A Lowcountry Heart: Reflections on a Writing Life, a compilation of past blog entries, essays, speeches, and interviews of Conroy’s is the author’s official farewell to his fans – and it is an effective one. Despite how unlikely it is, over time readers often come to believe that their favorite writers would be their friends if only they ever managed to meet them; they feel as if they know them that well from their writing. Pat Conroy fans seem almost universally to have felt that way about him, and as several of the blog entries included in A Lowcountry Heart will make clear, they just may have been right because Conroy as much looked forward to meeting them as they did to meeting him. He was one of those rare authors who actually look forward to the next book promotion tour, and he often blogged about the people he met along the way and how much he enjoyed the experience.
As Conroy put it in an early 2014 blog entry, “It (book tours) is part of the covenant I sign with Doubleday that I’ll do everything possible to help the sell the book, including not getting drunk on tour or embarrassing my publishing company with my cutting-up on the road. I go out to sell books and it has become one of the greatest things about being a writer during my lifetime. No writer should turn down the chance of meeting the readers of his work.”
Pat Conroy was not one ever to forget his friends or the teachers who influenced his life in some positive way. He was loyal to the end, and his friends knew that he would always be there for them. This was especially true for his old school friends and for a handful of schoolteachers who, in the end, became some of the dearest friends he had. Two of those friends, Bernie Schein and Rick Bragg say their goodbyes to Conroy here in separate pieces, Schein’s “Farewell Letter” and a reprint of Bragg’s Southern Living article titled “The Great Conroy: An Homage to a Southern Literary Giant and a Prince of a Guy.” Both pieces are beautifully done.
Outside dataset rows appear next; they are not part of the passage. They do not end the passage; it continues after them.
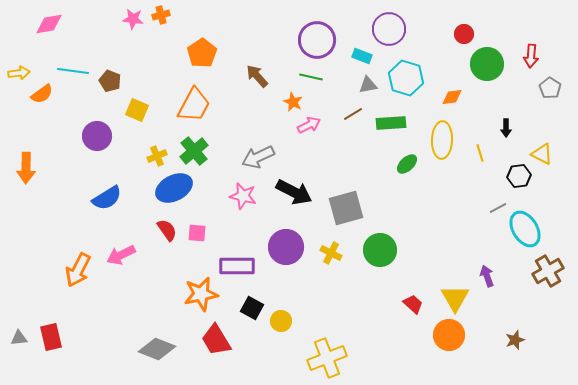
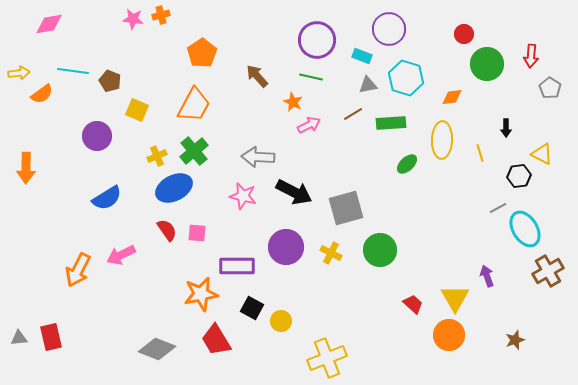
gray arrow at (258, 157): rotated 28 degrees clockwise
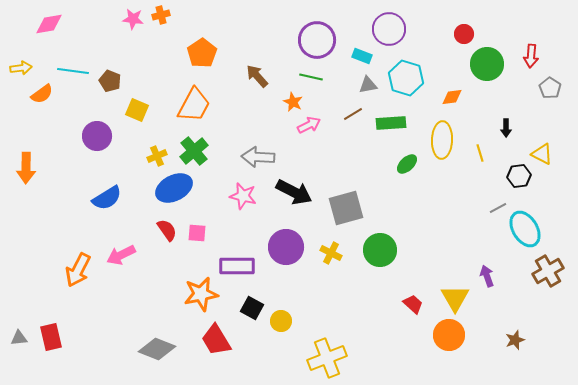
yellow arrow at (19, 73): moved 2 px right, 5 px up
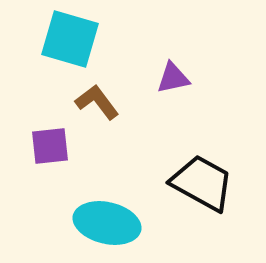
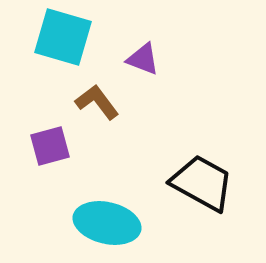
cyan square: moved 7 px left, 2 px up
purple triangle: moved 30 px left, 19 px up; rotated 33 degrees clockwise
purple square: rotated 9 degrees counterclockwise
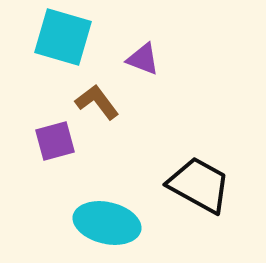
purple square: moved 5 px right, 5 px up
black trapezoid: moved 3 px left, 2 px down
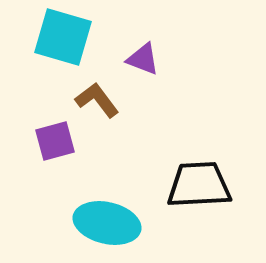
brown L-shape: moved 2 px up
black trapezoid: rotated 32 degrees counterclockwise
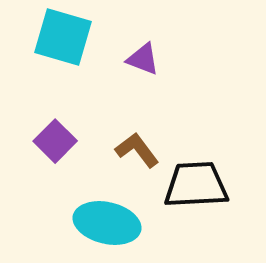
brown L-shape: moved 40 px right, 50 px down
purple square: rotated 30 degrees counterclockwise
black trapezoid: moved 3 px left
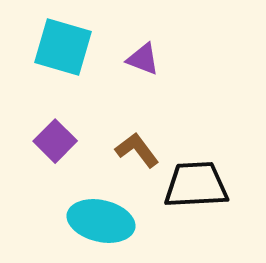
cyan square: moved 10 px down
cyan ellipse: moved 6 px left, 2 px up
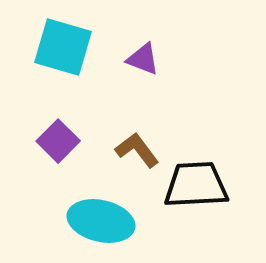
purple square: moved 3 px right
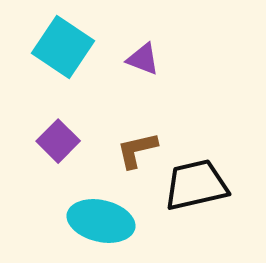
cyan square: rotated 18 degrees clockwise
brown L-shape: rotated 66 degrees counterclockwise
black trapezoid: rotated 10 degrees counterclockwise
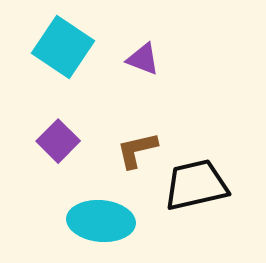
cyan ellipse: rotated 8 degrees counterclockwise
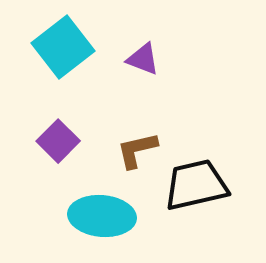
cyan square: rotated 18 degrees clockwise
cyan ellipse: moved 1 px right, 5 px up
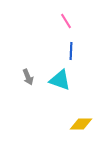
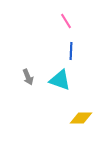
yellow diamond: moved 6 px up
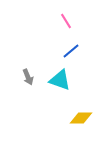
blue line: rotated 48 degrees clockwise
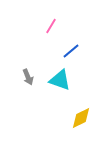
pink line: moved 15 px left, 5 px down; rotated 63 degrees clockwise
yellow diamond: rotated 25 degrees counterclockwise
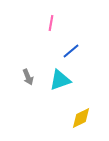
pink line: moved 3 px up; rotated 21 degrees counterclockwise
cyan triangle: rotated 40 degrees counterclockwise
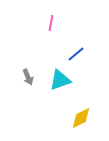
blue line: moved 5 px right, 3 px down
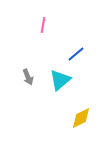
pink line: moved 8 px left, 2 px down
cyan triangle: rotated 20 degrees counterclockwise
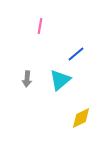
pink line: moved 3 px left, 1 px down
gray arrow: moved 1 px left, 2 px down; rotated 28 degrees clockwise
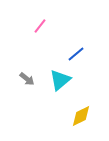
pink line: rotated 28 degrees clockwise
gray arrow: rotated 56 degrees counterclockwise
yellow diamond: moved 2 px up
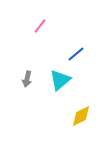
gray arrow: rotated 63 degrees clockwise
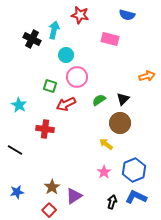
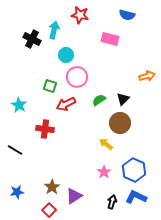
blue hexagon: rotated 15 degrees counterclockwise
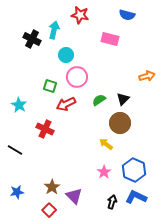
red cross: rotated 18 degrees clockwise
purple triangle: rotated 42 degrees counterclockwise
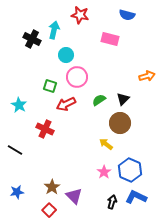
blue hexagon: moved 4 px left
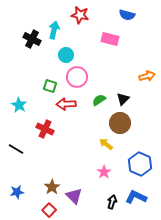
red arrow: rotated 24 degrees clockwise
black line: moved 1 px right, 1 px up
blue hexagon: moved 10 px right, 6 px up
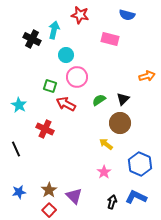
red arrow: rotated 30 degrees clockwise
black line: rotated 35 degrees clockwise
brown star: moved 3 px left, 3 px down
blue star: moved 2 px right
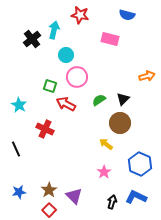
black cross: rotated 24 degrees clockwise
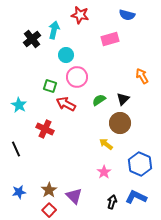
pink rectangle: rotated 30 degrees counterclockwise
orange arrow: moved 5 px left; rotated 105 degrees counterclockwise
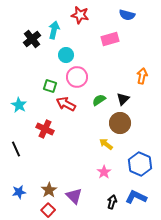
orange arrow: rotated 42 degrees clockwise
red square: moved 1 px left
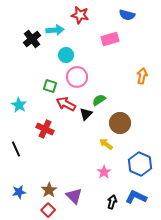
cyan arrow: moved 1 px right; rotated 72 degrees clockwise
black triangle: moved 37 px left, 15 px down
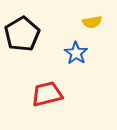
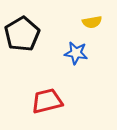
blue star: rotated 25 degrees counterclockwise
red trapezoid: moved 7 px down
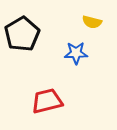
yellow semicircle: rotated 24 degrees clockwise
blue star: rotated 10 degrees counterclockwise
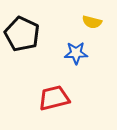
black pentagon: rotated 16 degrees counterclockwise
red trapezoid: moved 7 px right, 3 px up
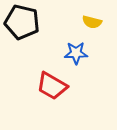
black pentagon: moved 12 px up; rotated 12 degrees counterclockwise
red trapezoid: moved 2 px left, 12 px up; rotated 136 degrees counterclockwise
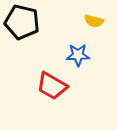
yellow semicircle: moved 2 px right, 1 px up
blue star: moved 2 px right, 2 px down
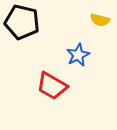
yellow semicircle: moved 6 px right, 1 px up
blue star: rotated 25 degrees counterclockwise
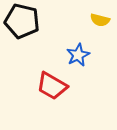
black pentagon: moved 1 px up
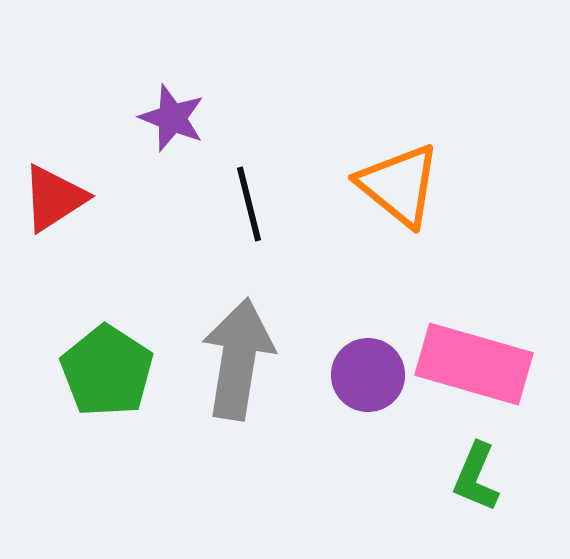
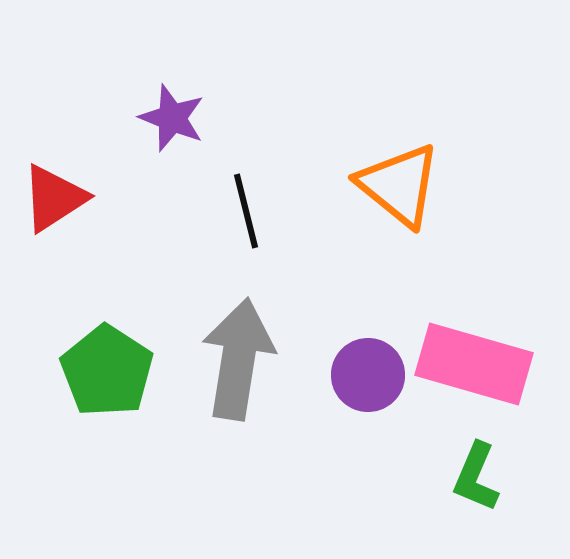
black line: moved 3 px left, 7 px down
A Lowcountry Heart represents Pat Conroy well, presenting him in all his frank vulnerability and willingness to share with the rest of us his pain and what life has taught him. Conroy knew that he was in a race against the clock to finish his last novel, but sadly was unable to complete the book before his time ran out. According to editor Nan A. Talese, she has less than two hundred pages of The Storms of Aquarius in her possession – but the search among his journals for more on the new novel continues. Perhaps someday, Pat Conroy fans will receive one final gift from their storytelling friend. We can only hope so.